◆ **What is being asked**:
Keep only the lines that hold the string "John", filtering out the rest of the entries below.

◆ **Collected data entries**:
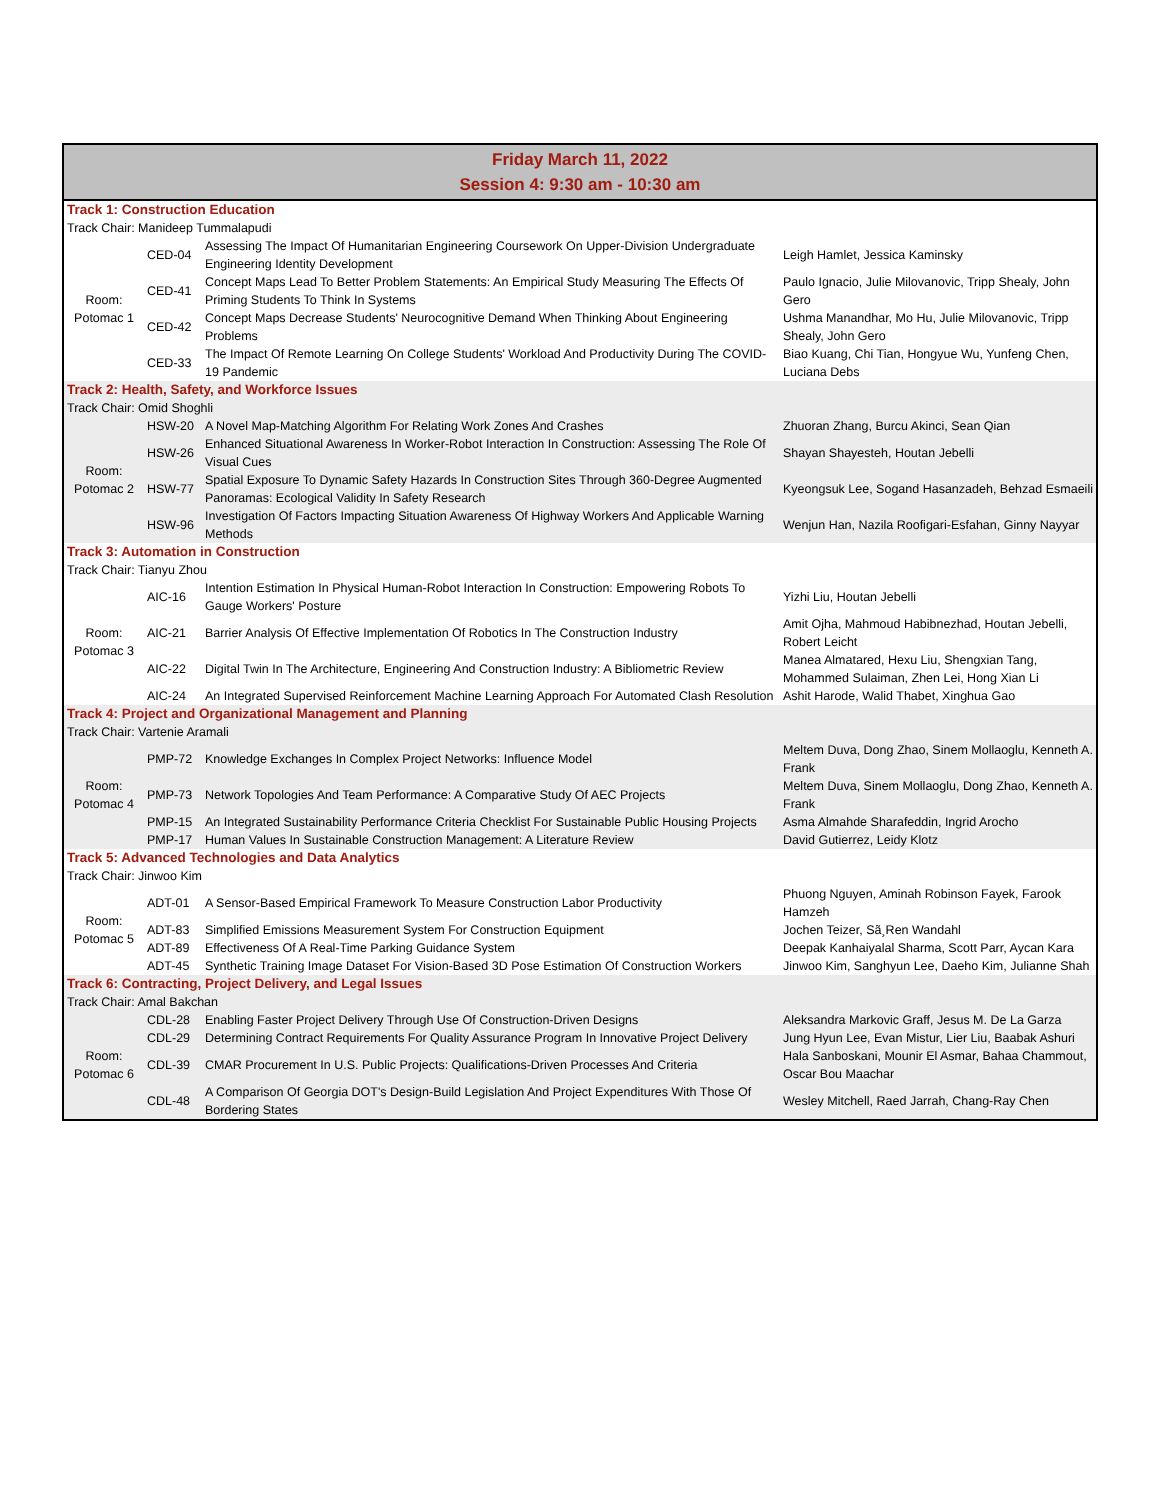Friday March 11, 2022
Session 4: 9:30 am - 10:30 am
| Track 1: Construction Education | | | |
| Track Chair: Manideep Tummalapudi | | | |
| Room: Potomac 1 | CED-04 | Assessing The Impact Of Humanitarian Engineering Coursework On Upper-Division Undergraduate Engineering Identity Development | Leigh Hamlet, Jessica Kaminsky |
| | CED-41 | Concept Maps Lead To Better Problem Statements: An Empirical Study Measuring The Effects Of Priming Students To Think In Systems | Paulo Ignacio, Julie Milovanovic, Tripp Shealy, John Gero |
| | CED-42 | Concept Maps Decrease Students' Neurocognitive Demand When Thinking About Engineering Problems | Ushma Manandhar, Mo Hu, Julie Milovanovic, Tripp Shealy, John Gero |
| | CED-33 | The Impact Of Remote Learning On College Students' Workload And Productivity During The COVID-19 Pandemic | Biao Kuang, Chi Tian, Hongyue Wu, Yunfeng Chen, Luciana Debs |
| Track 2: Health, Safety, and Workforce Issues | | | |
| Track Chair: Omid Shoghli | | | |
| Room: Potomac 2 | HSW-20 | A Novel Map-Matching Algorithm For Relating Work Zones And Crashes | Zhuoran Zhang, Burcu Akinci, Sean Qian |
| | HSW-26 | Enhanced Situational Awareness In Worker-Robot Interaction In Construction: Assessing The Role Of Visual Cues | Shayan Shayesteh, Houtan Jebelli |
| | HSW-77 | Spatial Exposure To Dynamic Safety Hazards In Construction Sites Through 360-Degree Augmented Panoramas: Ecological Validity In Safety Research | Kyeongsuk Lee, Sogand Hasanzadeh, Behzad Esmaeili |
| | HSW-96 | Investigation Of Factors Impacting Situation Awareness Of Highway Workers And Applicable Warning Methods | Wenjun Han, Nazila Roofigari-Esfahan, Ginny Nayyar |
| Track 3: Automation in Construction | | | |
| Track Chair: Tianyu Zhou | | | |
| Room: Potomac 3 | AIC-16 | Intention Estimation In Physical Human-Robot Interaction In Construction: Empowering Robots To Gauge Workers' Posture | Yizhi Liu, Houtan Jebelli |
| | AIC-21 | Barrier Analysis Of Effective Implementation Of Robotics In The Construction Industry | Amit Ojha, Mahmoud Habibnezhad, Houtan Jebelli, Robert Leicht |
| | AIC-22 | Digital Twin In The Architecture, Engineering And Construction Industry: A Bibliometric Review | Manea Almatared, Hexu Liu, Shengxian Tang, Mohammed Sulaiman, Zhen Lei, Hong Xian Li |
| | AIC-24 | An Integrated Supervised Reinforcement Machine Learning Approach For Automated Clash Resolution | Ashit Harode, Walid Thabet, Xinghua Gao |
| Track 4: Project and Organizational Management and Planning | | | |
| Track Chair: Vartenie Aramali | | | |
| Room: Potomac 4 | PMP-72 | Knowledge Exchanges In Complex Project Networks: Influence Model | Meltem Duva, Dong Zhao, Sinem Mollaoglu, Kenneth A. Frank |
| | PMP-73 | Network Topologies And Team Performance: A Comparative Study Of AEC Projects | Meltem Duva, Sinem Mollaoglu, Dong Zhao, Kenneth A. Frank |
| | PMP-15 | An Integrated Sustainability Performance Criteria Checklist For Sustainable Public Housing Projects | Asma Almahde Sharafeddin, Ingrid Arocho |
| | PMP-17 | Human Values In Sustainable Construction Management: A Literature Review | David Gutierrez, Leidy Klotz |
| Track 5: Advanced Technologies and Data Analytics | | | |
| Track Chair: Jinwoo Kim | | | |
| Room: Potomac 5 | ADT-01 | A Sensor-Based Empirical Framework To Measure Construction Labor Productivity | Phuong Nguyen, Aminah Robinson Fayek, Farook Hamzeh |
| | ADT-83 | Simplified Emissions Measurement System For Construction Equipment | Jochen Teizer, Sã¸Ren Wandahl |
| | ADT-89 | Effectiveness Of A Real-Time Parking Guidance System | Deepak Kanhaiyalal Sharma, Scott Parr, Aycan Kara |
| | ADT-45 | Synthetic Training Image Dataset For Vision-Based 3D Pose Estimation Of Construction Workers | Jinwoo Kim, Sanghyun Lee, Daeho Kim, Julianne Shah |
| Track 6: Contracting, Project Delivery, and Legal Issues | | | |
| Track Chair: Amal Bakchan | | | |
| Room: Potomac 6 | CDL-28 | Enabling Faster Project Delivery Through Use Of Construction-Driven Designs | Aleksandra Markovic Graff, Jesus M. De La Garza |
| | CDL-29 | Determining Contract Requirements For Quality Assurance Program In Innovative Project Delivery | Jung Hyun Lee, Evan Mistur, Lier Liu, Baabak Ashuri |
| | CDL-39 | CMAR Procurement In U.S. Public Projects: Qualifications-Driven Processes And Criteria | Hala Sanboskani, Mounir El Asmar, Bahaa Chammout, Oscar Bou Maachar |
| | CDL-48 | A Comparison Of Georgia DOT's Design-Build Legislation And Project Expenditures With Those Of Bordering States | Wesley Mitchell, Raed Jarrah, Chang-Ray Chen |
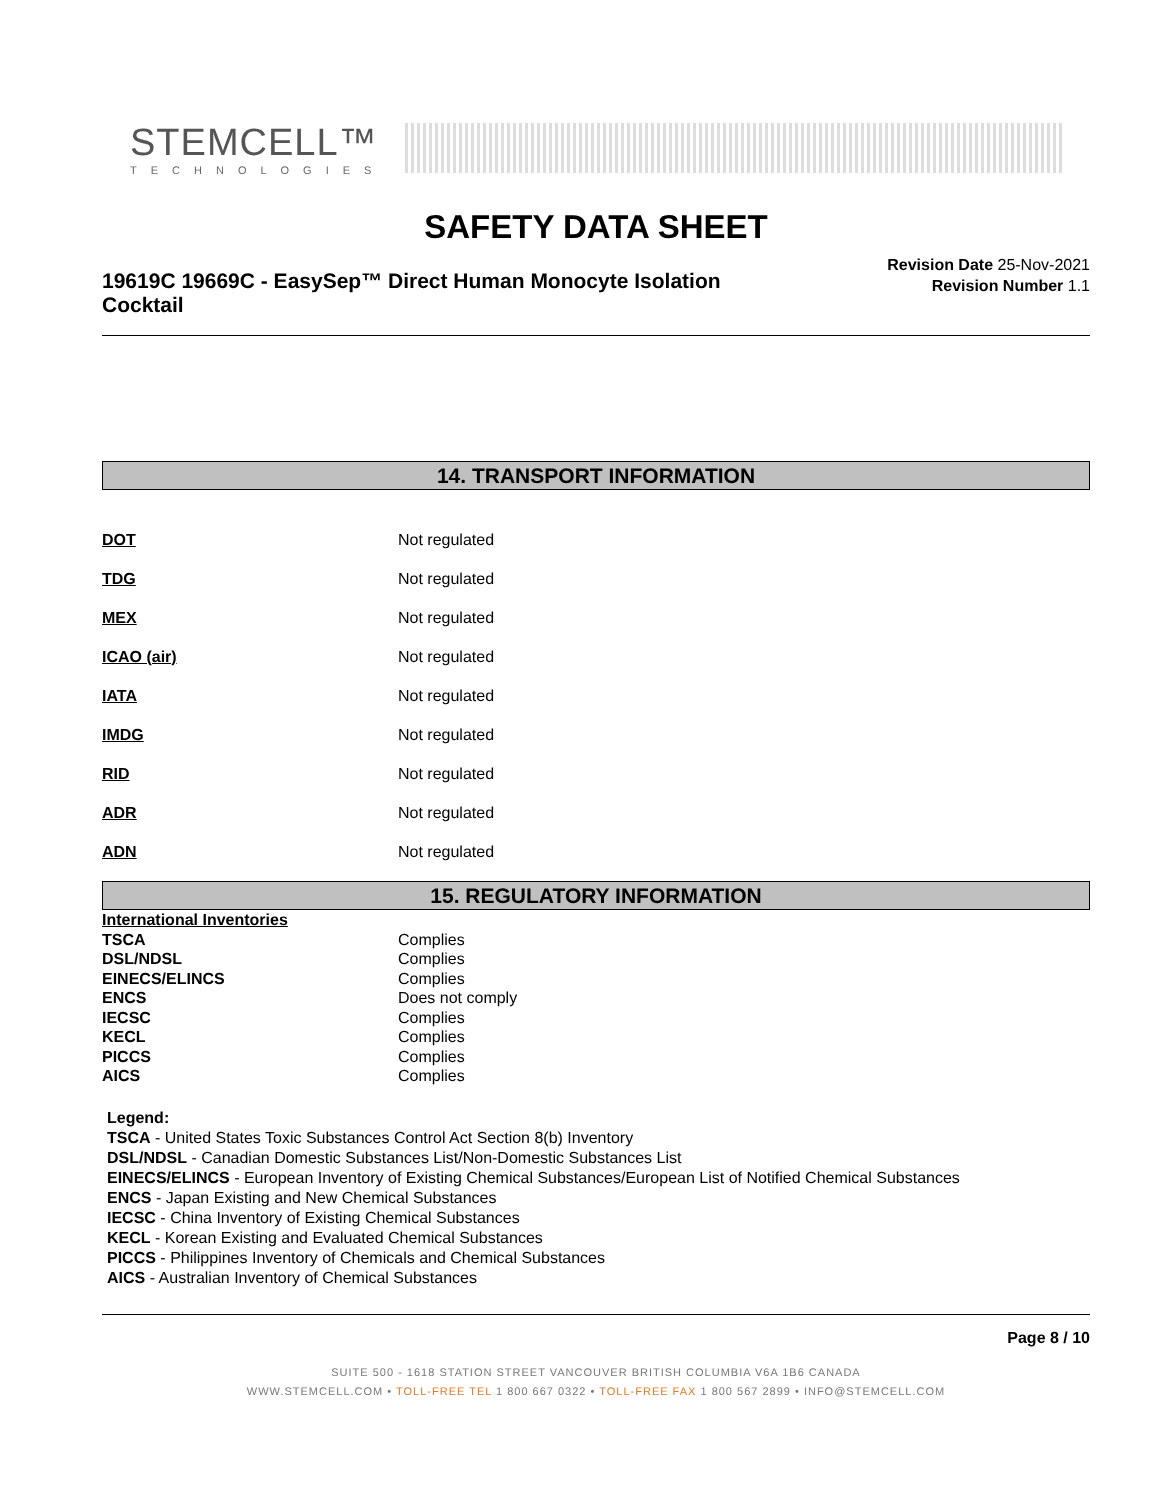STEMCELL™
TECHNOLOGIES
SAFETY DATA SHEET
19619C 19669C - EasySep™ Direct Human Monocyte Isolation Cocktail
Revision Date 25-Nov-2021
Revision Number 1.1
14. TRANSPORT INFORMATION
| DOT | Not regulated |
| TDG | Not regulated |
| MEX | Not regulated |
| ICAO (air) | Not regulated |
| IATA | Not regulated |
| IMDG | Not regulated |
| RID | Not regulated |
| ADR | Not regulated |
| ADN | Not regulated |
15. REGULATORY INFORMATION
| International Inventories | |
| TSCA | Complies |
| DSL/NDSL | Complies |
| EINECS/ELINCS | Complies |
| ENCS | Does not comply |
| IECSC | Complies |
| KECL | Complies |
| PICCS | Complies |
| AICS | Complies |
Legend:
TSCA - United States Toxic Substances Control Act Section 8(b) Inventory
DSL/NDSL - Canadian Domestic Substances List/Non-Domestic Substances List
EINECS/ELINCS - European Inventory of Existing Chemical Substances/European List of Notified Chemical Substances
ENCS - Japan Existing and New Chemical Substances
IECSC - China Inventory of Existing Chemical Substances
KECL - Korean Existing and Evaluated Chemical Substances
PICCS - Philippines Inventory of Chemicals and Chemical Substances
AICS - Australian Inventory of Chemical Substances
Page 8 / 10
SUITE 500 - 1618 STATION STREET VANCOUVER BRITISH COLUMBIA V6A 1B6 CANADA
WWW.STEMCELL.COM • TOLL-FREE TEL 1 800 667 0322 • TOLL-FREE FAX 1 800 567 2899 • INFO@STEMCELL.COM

◆ **Exercise solution**:
| | CED-41 | Concept Maps Lead To Better Problem Statements: An Empirical Study Measuring The Effects Of Priming Students To Think In Systems | Paulo Ignacio, Julie Milovanovic, Tripp Shealy, John Gero |
| | CED-42 | Concept Maps Decrease Students' Neurocognitive Demand When Thinking About Engineering Problems | Ushma Manandhar, Mo Hu, Julie Milovanovic, Tripp Shealy, John Gero |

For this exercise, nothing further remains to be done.